[Dataset entries]

>> BEGIN

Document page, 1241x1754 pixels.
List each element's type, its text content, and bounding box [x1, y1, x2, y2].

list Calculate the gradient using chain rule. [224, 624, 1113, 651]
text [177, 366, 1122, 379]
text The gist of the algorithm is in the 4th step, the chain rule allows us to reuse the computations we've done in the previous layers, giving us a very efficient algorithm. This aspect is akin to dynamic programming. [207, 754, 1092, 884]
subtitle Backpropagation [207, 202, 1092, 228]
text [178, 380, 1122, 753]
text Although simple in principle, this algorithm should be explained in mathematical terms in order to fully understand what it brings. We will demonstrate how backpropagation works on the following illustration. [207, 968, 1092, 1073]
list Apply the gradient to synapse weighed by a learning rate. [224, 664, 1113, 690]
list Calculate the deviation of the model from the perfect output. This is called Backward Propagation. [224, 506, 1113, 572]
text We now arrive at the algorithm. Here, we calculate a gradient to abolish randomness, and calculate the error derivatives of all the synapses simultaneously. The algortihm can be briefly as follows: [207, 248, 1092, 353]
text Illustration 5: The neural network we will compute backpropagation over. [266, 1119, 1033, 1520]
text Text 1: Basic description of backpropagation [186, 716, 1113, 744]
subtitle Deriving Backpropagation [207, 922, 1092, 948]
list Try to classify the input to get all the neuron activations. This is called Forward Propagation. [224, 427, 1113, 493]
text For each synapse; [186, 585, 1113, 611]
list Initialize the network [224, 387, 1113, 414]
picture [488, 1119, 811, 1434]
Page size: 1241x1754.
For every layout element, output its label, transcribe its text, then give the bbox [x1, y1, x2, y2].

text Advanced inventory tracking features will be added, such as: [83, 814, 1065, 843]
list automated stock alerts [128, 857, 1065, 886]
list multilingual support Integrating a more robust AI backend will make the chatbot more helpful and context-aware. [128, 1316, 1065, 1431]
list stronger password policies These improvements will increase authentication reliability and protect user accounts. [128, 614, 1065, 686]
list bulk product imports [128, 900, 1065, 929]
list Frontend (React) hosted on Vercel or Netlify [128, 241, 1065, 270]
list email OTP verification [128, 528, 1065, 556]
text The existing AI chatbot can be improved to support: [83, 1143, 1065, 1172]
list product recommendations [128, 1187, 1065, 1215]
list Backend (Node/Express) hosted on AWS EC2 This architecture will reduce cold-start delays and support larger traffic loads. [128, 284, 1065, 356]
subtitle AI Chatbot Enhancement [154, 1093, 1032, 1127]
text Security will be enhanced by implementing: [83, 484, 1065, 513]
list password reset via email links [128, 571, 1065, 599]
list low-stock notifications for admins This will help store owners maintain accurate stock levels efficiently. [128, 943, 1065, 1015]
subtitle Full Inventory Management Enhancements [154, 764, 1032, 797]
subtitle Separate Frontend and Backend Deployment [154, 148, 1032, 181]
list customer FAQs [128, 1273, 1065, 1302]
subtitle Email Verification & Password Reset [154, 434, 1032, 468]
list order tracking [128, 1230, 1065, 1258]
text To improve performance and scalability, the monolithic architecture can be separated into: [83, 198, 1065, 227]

>> END

Update the records above by replacing "subtitle" with "heading" everywhere it occurs, leaving every other line unchanged.

_Full solution_
Document page, 1241x1754 pixels.
List each element's type, its text content, and bounding box [x1, y1, x2, y2].

list Calculate the gradient using chain rule. [224, 624, 1113, 651]
text [177, 366, 1122, 379]
text The gist of the algorithm is in the 4th step, the chain rule allows us to reuse the computations we've done in the previous layers, giving us a very efficient algorithm. This aspect is akin to dynamic programming. [207, 754, 1092, 884]
heading Backpropagation [207, 202, 1092, 228]
text [178, 380, 1122, 753]
text Although simple in principle, this algorithm should be explained in mathematical terms in order to fully understand what it brings. We will demonstrate how backpropagation works on the following illustration. [207, 968, 1092, 1073]
list Apply the gradient to synapse weighed by a learning rate. [224, 664, 1113, 690]
list Calculate the deviation of the model from the perfect output. This is called Backward Propagation. [224, 506, 1113, 572]
text We now arrive at the algorithm. Here, we calculate a gradient to abolish randomness, and calculate the error derivatives of all the synapses simultaneously. The algortihm can be briefly as follows: [207, 248, 1092, 353]
text Illustration 5: The neural network we will compute backpropagation over. [266, 1119, 1033, 1520]
text Text 1: Basic description of backpropagation [186, 716, 1113, 744]
heading Deriving Backpropagation [207, 922, 1092, 948]
list Try to classify the input to get all the neuron activations. This is called Forward Propagation. [224, 427, 1113, 493]
text For each synapse; [186, 585, 1113, 611]
list Initialize the network [224, 387, 1113, 414]
picture [488, 1119, 811, 1434]
Page size: 1241x1754.
For every layout element, output its label, transcribe its text, then give the bbox [x1, y1, x2, y2].

text Advanced inventory tracking features will be added, such as: [83, 814, 1065, 843]
list automated stock alerts [128, 857, 1065, 886]
list multilingual support Integrating a more robust AI backend will make the chatbot more helpful and context-aware. [128, 1316, 1065, 1431]
list stronger password policies These improvements will increase authentication reliability and protect user accounts. [128, 614, 1065, 686]
list bulk product imports [128, 900, 1065, 929]
list Frontend (React) hosted on Vercel or Netlify [128, 241, 1065, 270]
list email OTP verification [128, 528, 1065, 556]
text The existing AI chatbot can be improved to support: [83, 1143, 1065, 1172]
list product recommendations [128, 1187, 1065, 1215]
list Backend (Node/Express) hosted on AWS EC2 This architecture will reduce cold-start delays and support larger traffic loads. [128, 284, 1065, 356]
heading AI Chatbot Enhancement [154, 1093, 1032, 1127]
text Security will be enhanced by implementing: [83, 484, 1065, 513]
list password reset via email links [128, 571, 1065, 599]
list low-stock notifications for admins This will help store owners maintain accurate stock levels efficiently. [128, 943, 1065, 1015]
heading Full Inventory Management Enhancements [154, 764, 1032, 797]
heading Separate Frontend and Backend Deployment [154, 148, 1032, 181]
list customer FAQs [128, 1273, 1065, 1302]
heading Email Verification & Password Reset [154, 434, 1032, 468]
list order tracking [128, 1230, 1065, 1258]
text To improve performance and scalability, the monolithic architecture can be separated into: [83, 198, 1065, 227]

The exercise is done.